新体操の日本代表選手が24日、世界選手権(アゼルバイジャン・バクー)を終え成田空港に帰国した。団体総合で1975年大会以来44年ぶりの銀メダルや、団体種目別で初の金メダルなど、計三つのメダルを獲得した日本団体。主将の杉本早裕吏(23)=トヨタ自動車=は「実感がわいてない。今、首にかけてやっとメダルを取ったという感じ」と快挙をかみ締めた。

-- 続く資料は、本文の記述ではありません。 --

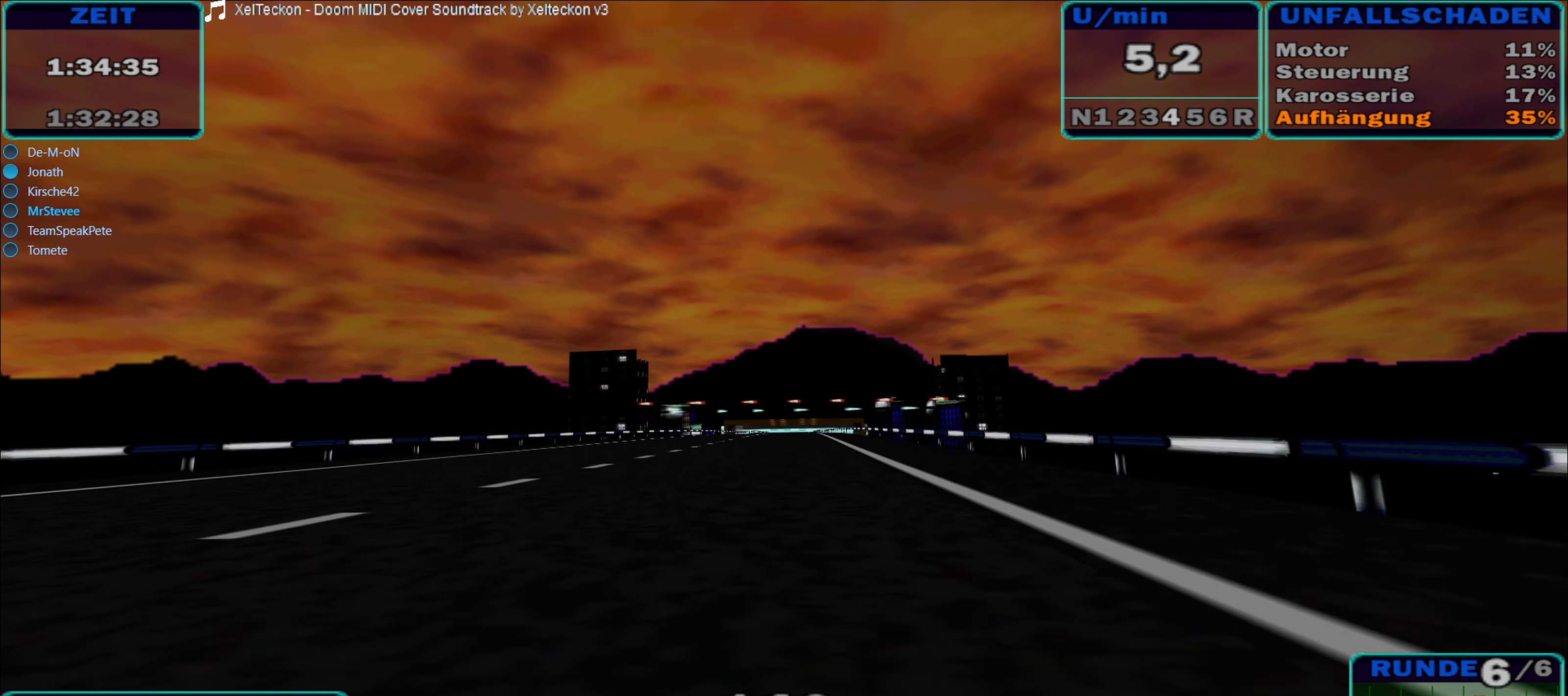
{"buttons": ["R2"], "left_stick": "center", "right_stick": "center", "events": []}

 精神面でも成長し、チームを支える存在となった。7月に「メンバーへの厳しさが足りない」と主将を下ろされ、「本当にショックで言葉が出ませんでした」。かなり落ち込んだが、チームの悪い流れも感じており「私が落ちても駄目だし引いても駄目」と気持ちを立て直した。1週間程で主将に復帰すると、責任感でチームを引っ張った。

 山崎浩子強化部長も「団体は予想以上の結果。杉本の成長が大きい」と目を細める。今大会は強豪国のミスもあってのメダル獲得で「全チームがしっかりやった時にはメダル圏内にいない」と分析するが、杉本は「東京五輪にむけてさらに強くなる」と闘志を燃やす。残り1年、さらなる高みを目指す。